• [作業課題]
a) NAC抄録のうち、「N-acetyl-L-cysteine (NAC) によるT細胞の」から「Lab., Ajinomoto Co.)」までを一字一句変えずに引用してください。
b) NAC抄録について、次の問いに答えてください。
(i) 抄録番号は何か。
(ii) 英文の題目行で、所属番号2が付された機関はどこか。
(iii) 和文の著者一覧で最後に挙げられているのは誰か。
c) NAC抄録の和文の題目行に記された著者名を、記載順にすべて挙げてください。

ABSTRACT 1948(P8-3)
N-acetyl-L-cysteine (NAC) によるT細胞の IFN-γ 産生制御機構:Rishani Wijesuriya 1, Park Cheung Seog 1 、楊以阜 1 、山下元三 1、羽室淳爾 2 、 藤原大美 1、 濱岡利之1( 1 阪大・医・バイオセ・腫瘍発生; 味の素基礎研)
Mechanism underlying NAC-mediated regulation of IFN-γ production by T cells :Rishani WIJESURIYA 1 ,Cheung Seog PARK1 , Ii Fu YANG1, Motozou YAMASHITA1, Junji HAMURO2, Hiromi FUJIWARA1, Toshiyuki HAMAOKA1. ( 1Biomed. Res. Ctr., Osaka Univ. Med. Sch., 2 Basic Res. Lab., Ajinomoto Co.)

• [レコード内容]
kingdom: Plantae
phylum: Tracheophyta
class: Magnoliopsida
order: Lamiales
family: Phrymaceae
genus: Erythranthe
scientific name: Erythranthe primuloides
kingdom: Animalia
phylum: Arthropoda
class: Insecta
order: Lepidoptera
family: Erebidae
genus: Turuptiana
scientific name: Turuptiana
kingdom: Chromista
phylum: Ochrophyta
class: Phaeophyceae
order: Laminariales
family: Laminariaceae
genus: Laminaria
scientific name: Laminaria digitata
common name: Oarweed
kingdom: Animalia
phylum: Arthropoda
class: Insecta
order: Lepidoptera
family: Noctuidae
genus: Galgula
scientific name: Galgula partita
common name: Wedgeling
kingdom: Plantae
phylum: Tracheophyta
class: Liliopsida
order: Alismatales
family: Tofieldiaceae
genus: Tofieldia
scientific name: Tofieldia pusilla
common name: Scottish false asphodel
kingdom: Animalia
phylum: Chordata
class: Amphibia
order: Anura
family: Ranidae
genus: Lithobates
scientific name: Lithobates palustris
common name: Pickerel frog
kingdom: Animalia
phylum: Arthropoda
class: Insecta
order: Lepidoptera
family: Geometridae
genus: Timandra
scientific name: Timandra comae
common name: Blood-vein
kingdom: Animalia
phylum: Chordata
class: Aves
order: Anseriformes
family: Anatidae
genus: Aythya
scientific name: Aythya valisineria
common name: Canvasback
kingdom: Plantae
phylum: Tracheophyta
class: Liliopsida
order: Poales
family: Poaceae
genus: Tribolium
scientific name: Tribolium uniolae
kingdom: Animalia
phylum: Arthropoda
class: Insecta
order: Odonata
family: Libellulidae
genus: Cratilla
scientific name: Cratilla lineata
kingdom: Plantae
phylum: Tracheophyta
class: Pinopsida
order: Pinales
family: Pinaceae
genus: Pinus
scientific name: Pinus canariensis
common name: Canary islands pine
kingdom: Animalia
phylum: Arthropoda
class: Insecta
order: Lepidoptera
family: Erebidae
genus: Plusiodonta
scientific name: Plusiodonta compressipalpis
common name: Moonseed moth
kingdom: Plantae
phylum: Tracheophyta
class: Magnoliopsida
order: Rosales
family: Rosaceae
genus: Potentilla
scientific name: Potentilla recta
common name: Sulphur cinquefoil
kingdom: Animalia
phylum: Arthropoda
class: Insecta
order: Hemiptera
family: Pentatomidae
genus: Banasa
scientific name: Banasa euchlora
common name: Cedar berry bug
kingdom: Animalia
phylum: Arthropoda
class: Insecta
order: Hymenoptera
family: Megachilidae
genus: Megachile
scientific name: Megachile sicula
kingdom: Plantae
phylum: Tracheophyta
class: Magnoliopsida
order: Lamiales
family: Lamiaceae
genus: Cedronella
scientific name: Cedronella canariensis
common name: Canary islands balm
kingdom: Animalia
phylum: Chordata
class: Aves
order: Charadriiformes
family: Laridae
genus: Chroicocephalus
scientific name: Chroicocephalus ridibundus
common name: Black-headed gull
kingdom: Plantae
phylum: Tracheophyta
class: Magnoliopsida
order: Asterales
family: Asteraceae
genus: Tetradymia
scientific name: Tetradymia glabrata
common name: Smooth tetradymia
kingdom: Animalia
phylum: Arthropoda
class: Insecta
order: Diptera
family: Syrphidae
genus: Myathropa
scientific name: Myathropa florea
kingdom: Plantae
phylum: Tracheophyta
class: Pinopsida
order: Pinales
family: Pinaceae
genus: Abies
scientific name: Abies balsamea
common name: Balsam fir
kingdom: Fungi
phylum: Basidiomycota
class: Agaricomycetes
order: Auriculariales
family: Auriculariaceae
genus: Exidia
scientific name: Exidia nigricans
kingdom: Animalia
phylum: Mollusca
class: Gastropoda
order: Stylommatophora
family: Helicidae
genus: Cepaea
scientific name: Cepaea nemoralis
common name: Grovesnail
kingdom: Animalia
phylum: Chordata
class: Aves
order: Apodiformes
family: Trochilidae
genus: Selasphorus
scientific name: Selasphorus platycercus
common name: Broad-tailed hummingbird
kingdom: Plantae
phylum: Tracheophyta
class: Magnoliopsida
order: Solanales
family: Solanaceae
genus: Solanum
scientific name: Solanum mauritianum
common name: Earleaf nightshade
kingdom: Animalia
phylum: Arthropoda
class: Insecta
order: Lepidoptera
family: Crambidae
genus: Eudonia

• [課題別解答]
a)
N-acetyl-L-cysteine (NAC) によるT細胞の IFN-γ 産生制御機構:Rishani Wijesuriya 1, Park Cheung Seog 1 、楊以阜 1 、山下元三 1、羽室淳爾 2 、 藤原大美 1、 濱岡利之1( 1 阪大・医・バイオセ・腫瘍発生; 味の素基礎研)
Mechanism underlying NAC-mediated regulation of IFN-γ production by T cells :Rishani WIJESURIYA 1 ,Cheung Seog PARK1 , Ii Fu YANG1, Motozou YAMASHITA1, Junji HAMURO2, Hiromi FUJIWARA1, Toshiyuki HAMAOKA1. ( 1Biomed. Res. Ctr., Osaka Univ. Med. Sch., 2 Basic Res. Lab., Ajinomoto Co.)

b)
(i) 1948(P8-3)
(ii) Basic Res. Lab., Ajinomoto Co.
(iii) 濱岡利之

c) Rishani Wijesuriya、Park Cheung Seog、楊以阜、山下元三、羽室淳爾、藤原大美、濱岡利之